OpenDataLoader PDF — Evaluation & Integration Plan¶

Status: Evaluated, deferred (implement when ready) Date: 2026-04-17 Session: 41 Repo: https://github.com/opendataloader-project/opendataloader-pdf License: Apache 2.0

Overview¶

OpenDataLoader PDF is an open-source PDF parser producing structured, AI-ready output. Two extraction modes: local (deterministic Java parser, 0.015s/page) and hybrid (routes complex pages to Docling + EasyOCR + SmolVLM 256M vision model, 0.463s/page).
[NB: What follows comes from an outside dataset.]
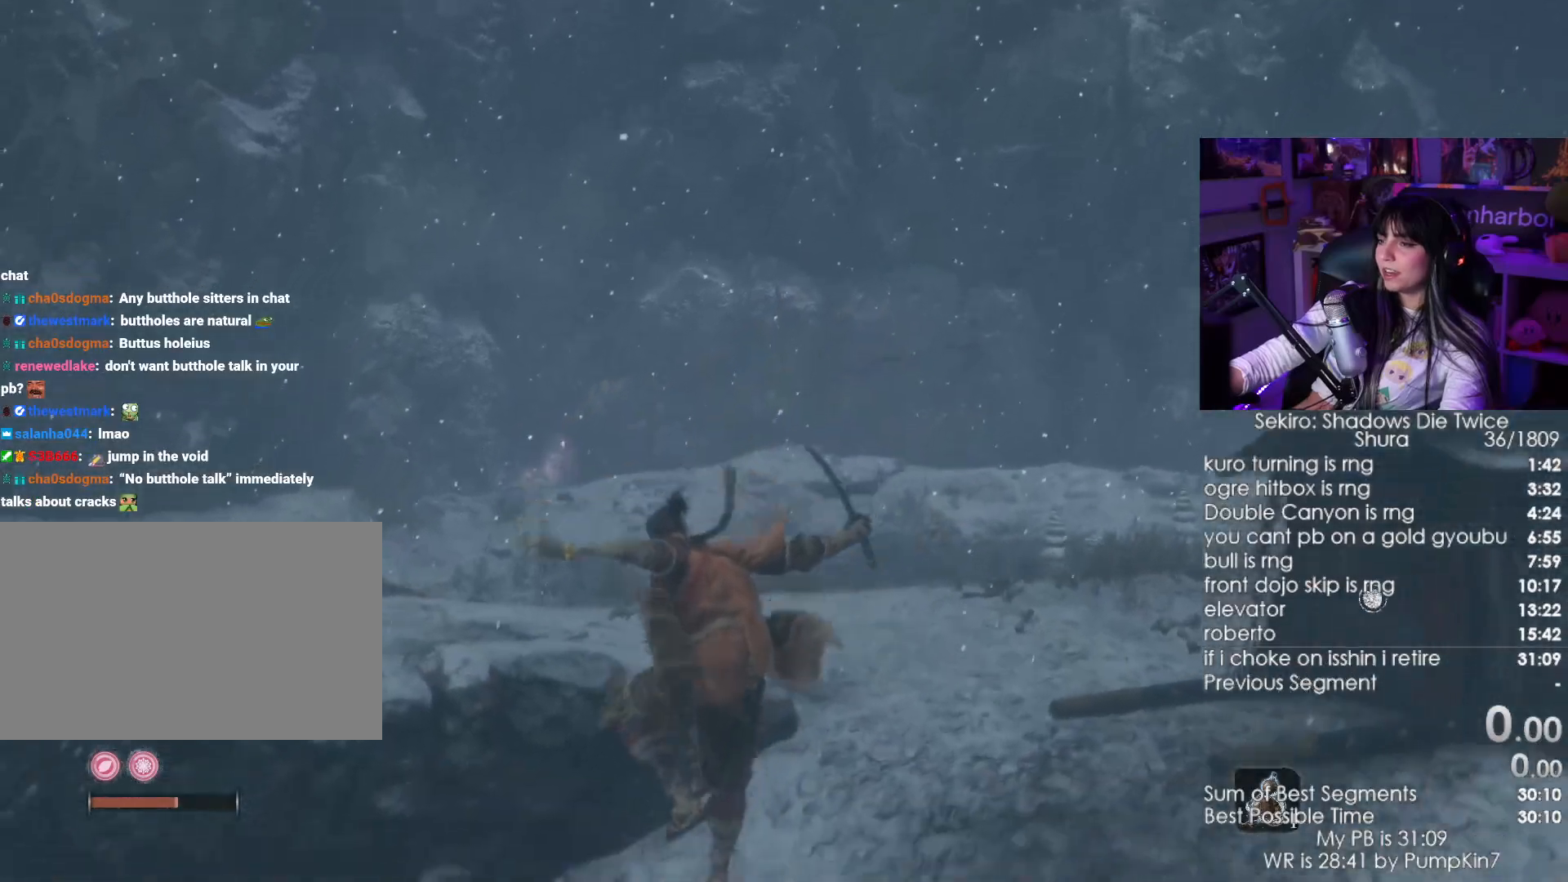
{"keys": [], "mouse": [], "events": []}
Python SDK: pip install opendataloader-pdf. 17.7K GitHub stars, active development (last push April 2026).

Why Evaluate¶

Curaway's #1 patient upload is lab reports — structured tables with parameters, values, reference ranges. Current pipeline (PyMuPDF) scores 0.401 on table extraction accuracy. OpenDataLoader scores 0.928 — a 2.3x improvement on the most common document type.

Benchmark Comparison¶

Tool	Overall accuracy	Table accuracy	Speed/page	Cost
opendataloader-pdf (hybrid)	0.907	0.928	0.463s	Free (local)
opendataloader-pdf (local)	0.831	—	0.015s	Free (local)
Unstructured.io (hi_res)	0.841	—	API-dependent	Free 1K pages/mo, then paid
Docling	0.882	—	—	Free (local)
PyMuPDF4LLM	0.732	0.401	<0.01s	Free (local)
Marker	0.861	—	—	Free (local)

Source: opendataloader-bench (200 real-world PDFs).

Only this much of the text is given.